# Sundown Sunday 3-7



## powhunter (Mar 3, 2010)

Looking to be great weather..Hopefully the moguls will have expanded...Gonna do the 12-4 shift


steveo


----------



## Greg (Mar 3, 2010)

Gonna try.


----------



## bvibert (Mar 3, 2010)

Maybe


----------



## MR. evil (Mar 3, 2010)

Count me as a very strong maybe. As long as nothing comes up I am there.


----------



## Trev (Mar 3, 2010)

Was planning to hit it in the afternoon as well.. should see me there.. 1pm ish..


----------



## o3jeff (Mar 3, 2010)

I'm in


----------



## gmcunni (Mar 3, 2010)

will be there in spirit but not with my skis.. elsewhere with kids that day.


----------



## Greg (Mar 4, 2010)

Should be good to go here. Forecast is mostly sunny and 44*F. Sundown spring bumpin' is here!
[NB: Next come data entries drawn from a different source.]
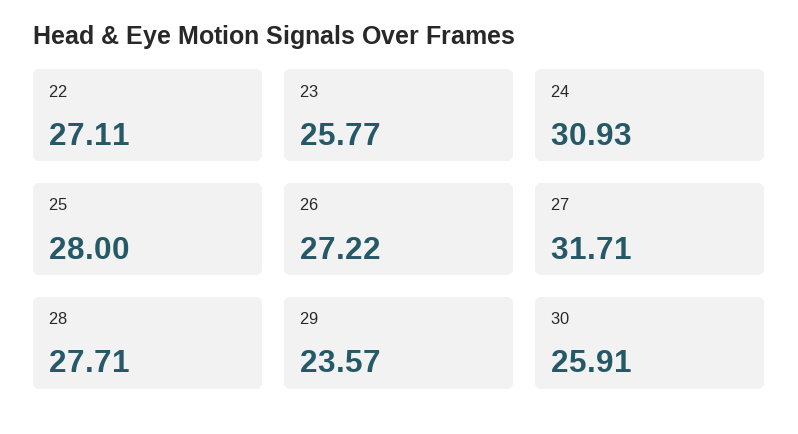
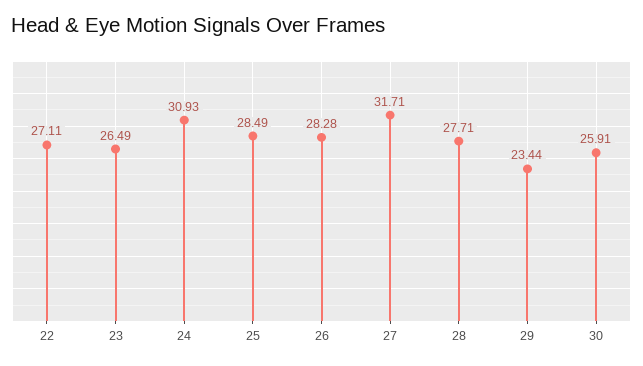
23: 25.77 -> 26.49
25: 28 -> 28.49
26: 27.22 -> 28.28
29: 23.57 -> 23.44

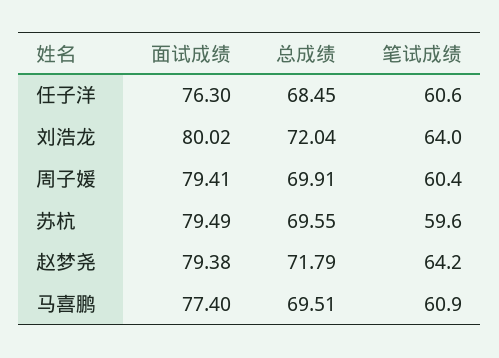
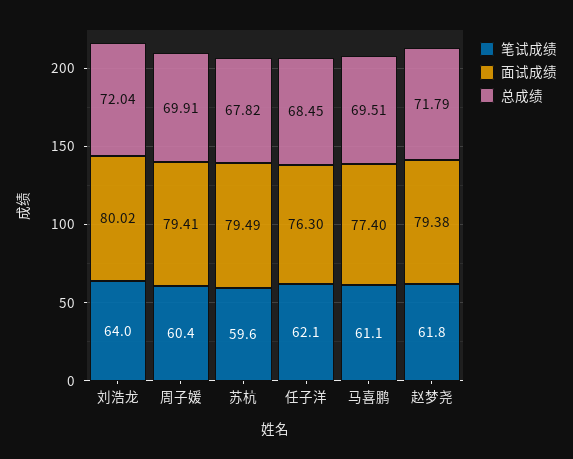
笔试成绩, 任子洋: 60.6 -> 62.1
总成绩, 苏杭: 69.55 -> 67.82
笔试成绩, 赵梦尧: 64.2 -> 61.8
笔试成绩, 马喜鹏: 60.9 -> 61.1

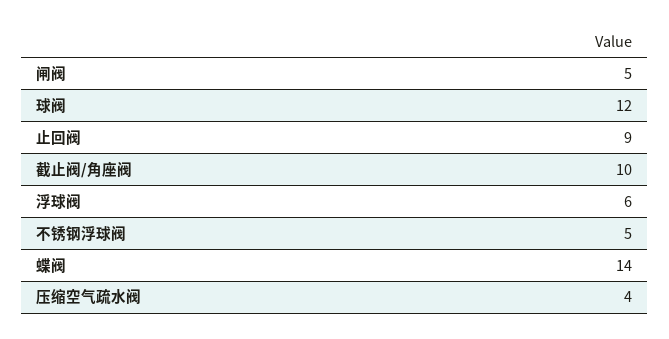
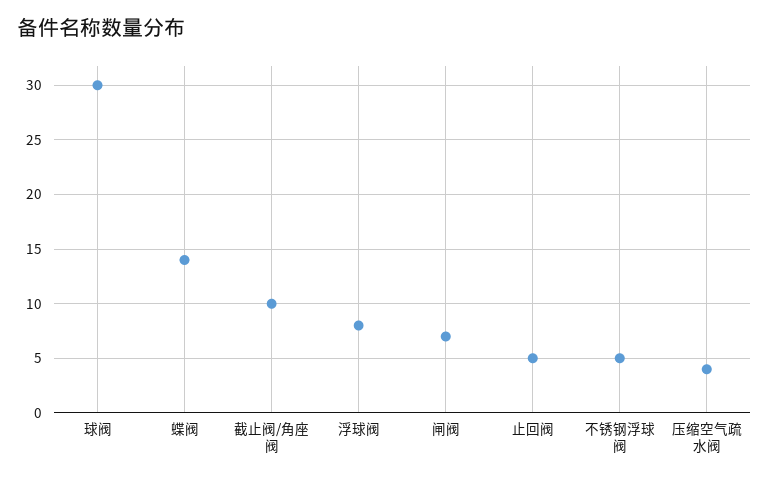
闸阀: 5 -> 7
球阀: 12 -> 30
止回阀: 9 -> 5
浮球阀: 6 -> 8

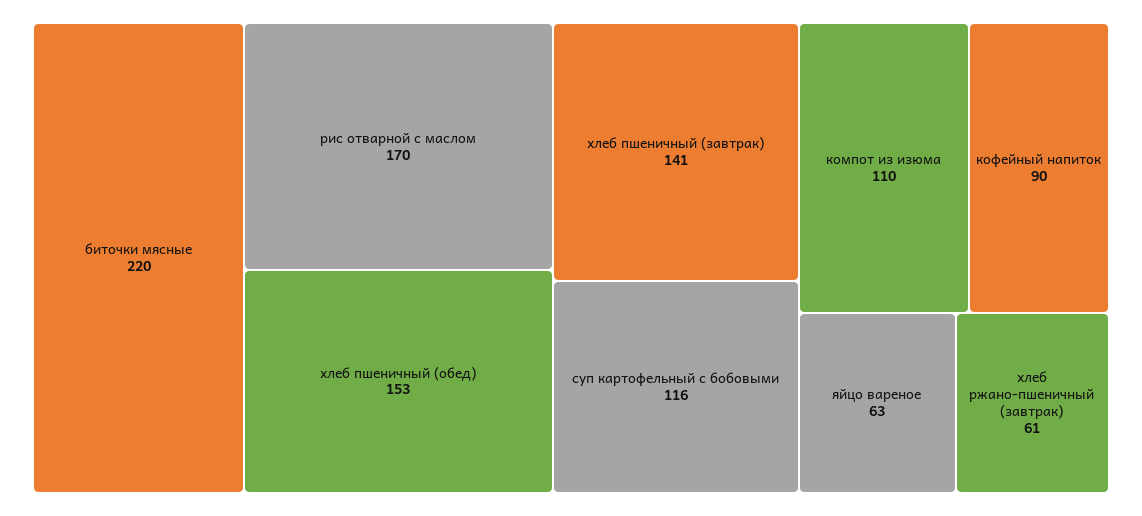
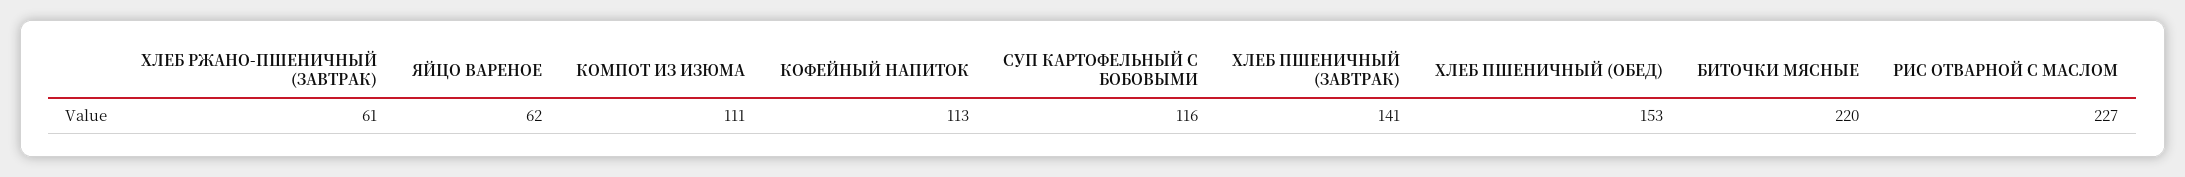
рис отварной с маслом: 170 -> 227
компот из изюма: 110 -> 111
кофейный напиток: 90 -> 113
яйцо вареное: 63 -> 62

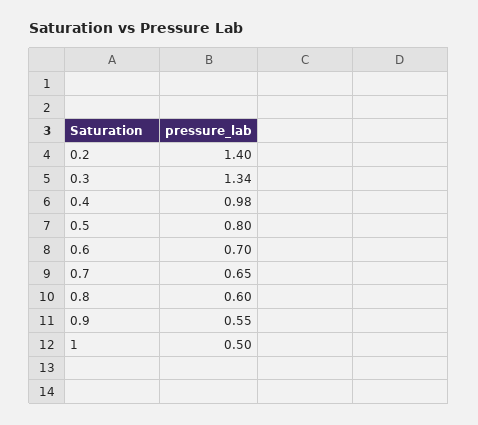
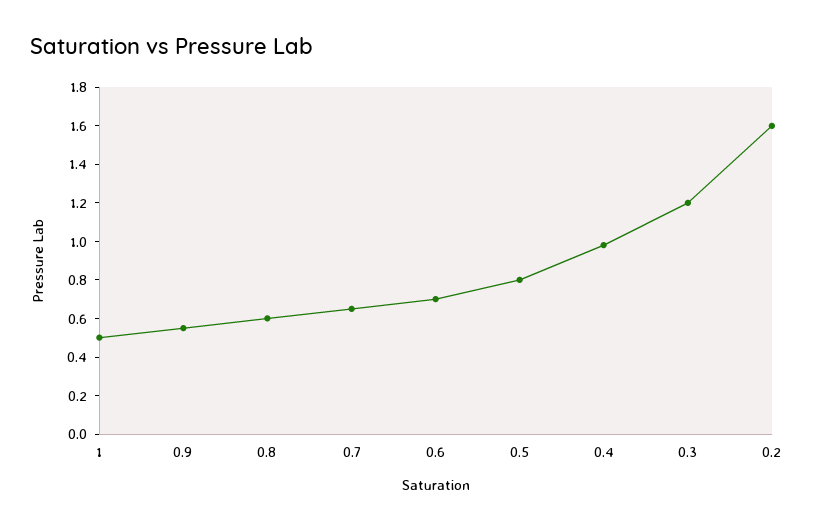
0.2: 1.4 -> 1.6
0.3: 1.34 -> 1.2

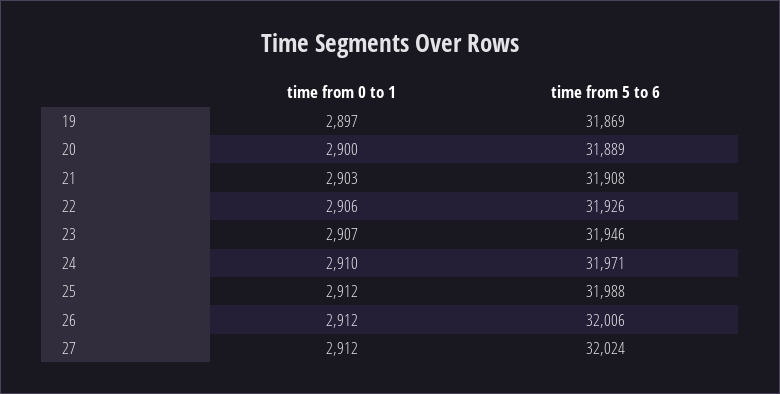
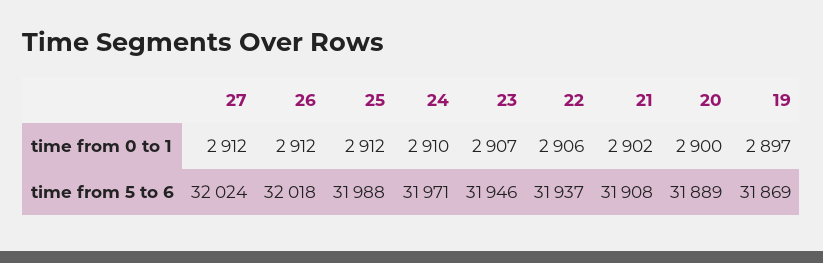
time from 0 to 1, 21: 2903 -> 2902
time from 5 to 6, 22: 31926 -> 31937
time from 5 to 6, 26: 32006 -> 32018

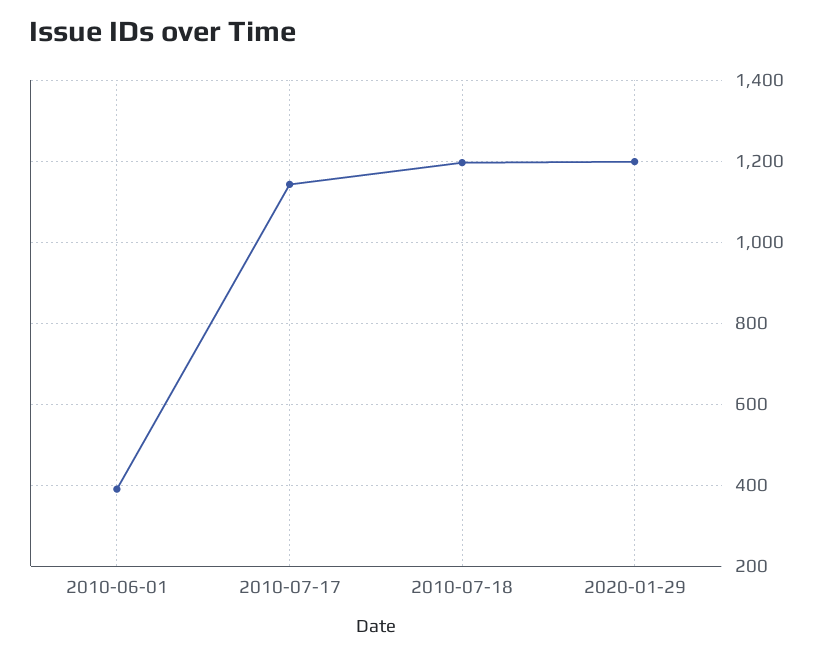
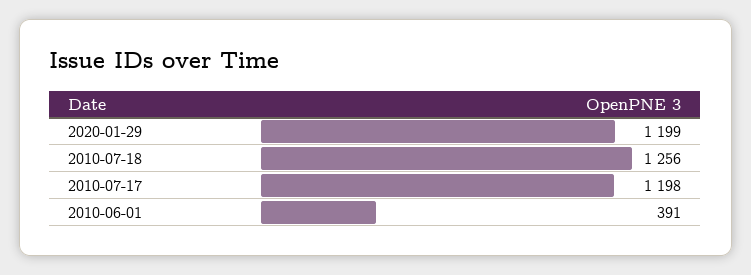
2010-07-17: 1140 -> 1198
2010-07-18: 1200 -> 1256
I hope they get the field extended by then.


----------



## Trev (Mar 4, 2010)

Looks like a nice crowd !

Hope we can get some runs in together during the afternoon !


----------



## powhunter (Mar 4, 2010)

Jonnypoach, and I will be there at 1130


----------



## Greg (Mar 4, 2010)

Trev said:


> Hope we can get some runs in together during the afternoon !



Most of us will be easy to find.... :lol:


----------



## o3jeff (Mar 4, 2010)

If they don't get too much further down GB with the bumps it will be easy for us to walk up and probably get 50 runs an hour in!


----------



## Greg (Mar 5, 2010)

I should be there around noon on Sunday. Sunny and 46!  Hopefully they get the seeding down into the steeper section at least. I'll be there with the family tomorrow so I'll scope it out.


----------



## o3jeff (Mar 5, 2010)

I'll be there tomorrow in the morning with the nephew, i'll keep an eye out for you and the girls.


----------



## gmcunni (Mar 5, 2010)

i won't be @ sundown sunday but i was going back thru old TR's to get psyched for some skiing this weekend.  came across this one from just about 1 year ago, hopefully sunday will be a repeat for you guys.


----------



## Greg (Mar 5, 2010)

gmcunni said:


> i won't be @ sundown sunday but i was going back thru old TR's to get psyched for some skiing this weekend.  came across this one from just about 1 year ago, hopefully sunday will be a repeat for you guys.



Yeah! Maybe a return of the puffer fish!


----------



## Greg (Mar 6, 2010)

Bumps are seeded top to bottom! Spacing looks perfect. 47 and sunny tomorrow. Come ski them in. It's going to be epic.


----------



## powhunter (Mar 6, 2010)

See you cats tomorrow

steveo


----------



## Grassi21 (Mar 6, 2010)

how late will you guys be there?  i might not be able to get there until 3 or 4.  i really want to hit those before the weekend is over.


----------



## powhunter (Mar 6, 2010)

Roll Call!!!


Powhunter
JonnyPoach


----------



## o3jeff (Mar 6, 2010)

Powhunter
JonnyPoach 
o3jeff


----------



## MR. evil (Mar 6, 2010)

Powhunter
JonnyPoach 
o3jeff 
MR. evil


----------



## MrMagic (Mar 6, 2010)

the bumps have been skied in  they are looking good

will be there sunday as well


----------



## Greg (Mar 6, 2010)

they LOOKED awesome today:







powhunter
JonnyPoach
o3jeff
MR. evil
MrMagic
Greg

I'll be there 12 til ???


----------



## Trev (Mar 6, 2010)

powhunter said:


> Roll Call!!!
> 
> 
> Powhunter
> JonnyPoach



I'm in, shooting for a pre 2pm arrival.. solid 3-4 hours...


----------



## bvibert (Mar 6, 2010)

I'm gonna try to get out there again tomorrow.  It may have to be a short session though.  Probably starting around noon.


----------



## Greg (Mar 6, 2010)

I'll be there for 11am. Gotta leave by 4:30. Gonna be sick!!!!


----------



## 2knees (Mar 6, 2010)

gunbarrel mogul gathering I.  of many i hope.

like i said in another thread, i wont be there for long but i cant miss this.  highs in the 50's, all sun, new bumps tasty buds....wait, what?


----------



## MrMagic (Mar 6, 2010)

ill be there around 1130 till 2 as i got to work tomarrow eve


----------



## Madroch (Mar 7, 2010)

Be there around 12:30 til the legs give out.


----------



## powhunter (Mar 7, 2010)

powhunter
JonnyPoach
o3jeff
MR. evil
MrMagic
Greg
2knees
Madroch
Bvibert

See ya there


----------



## bvibert (Mar 7, 2010)

Looks like I'll be there around 11, probably ski until 2 or so.


----------



## deadheadskier (Mar 7, 2010)

man, looks like you guys are in for an epic day.  

one of these years I'll make it down for March Gunny Madness


----------



## 2knees (Mar 7, 2010)

leaving now.


----------



## MR. evil (Mar 7, 2010)

aiming for a 1:00pm arrival time


----------



## Trev (Mar 7, 2010)

MR. evil said:


> aiming for a 1:00pm arrival time




Probably there for 1:30... trying for sooner 

Today is shirt optional I think.. lol


----------